• Data shown:
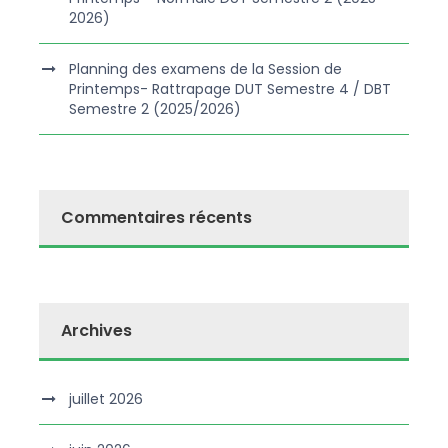
2026)
Planning des examens de la Session de
Printemps- Rattrapage DUT Semestre 4 / DBT
Semestre 2 (2025/2026)
Commentaires récents
Archives
juillet 2026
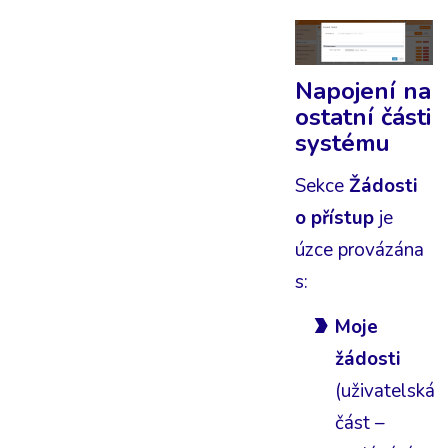
Napojení na
ostatní části
systému
Sekce
Žádosti
o přístup
je
úzce provázána
s:
Moje
žádosti
(uživatelská
část –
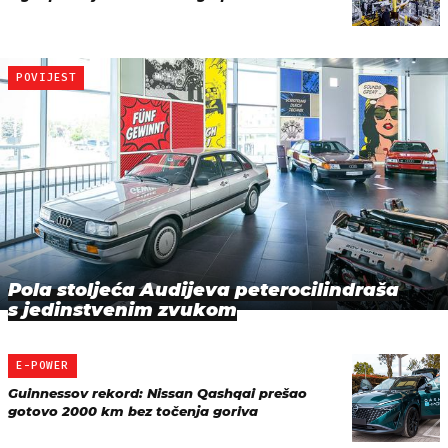
POVIJEST
Pola stoljeća Audijeva peterocilindraša
s jedinstvenim zvukom
E-POWER
Guinnessov rekord: Nissan Qashqai prešao
gotovo 2000 km bez točenja goriva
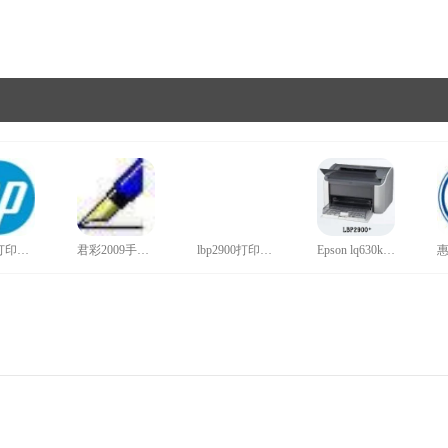
hp1020打印机驱动官网版
君彩2009手写板驱动旗舰版
lbp2900打印机驱动正版
Epson lq630k打印机驱动win10最新版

• Instruction:
Rewrite all of the lines above as a numbered list, leaving out any blank lines. Omit the pictures from your answer.

• Solution to this problem:
1. 2026)
2. Planning des examens de la Session de
3. Printemps- Rattrapage DUT Semestre 4 / DBT
4. Semestre 2 (2025/2026)
5. Commentaires récents
6. Archives
7. juillet 2026
8. Napojení na
9. ostatní části
10. systému
11. Sekce
12. Žádosti
13. o přístup
14. je
15. úzce provázána
16. s:
17. Moje
18. žádosti
19. (uživatelská
20. část –
21. POVIJEST
22. Pola stoljeća Audijeva peterocilindraša
23. s jedinstvenim zvukom
24. E-POWER
25. Guinnessov rekord: Nissan Qashqai prešao
26. gotovo 2000 km bez točenja goriva
27. hp1020打印机驱动官网版
28. 君彩2009手写板驱动旗舰版
29. lbp2900打印机驱动正版
30. Epson lq630k打印机驱动win10最新版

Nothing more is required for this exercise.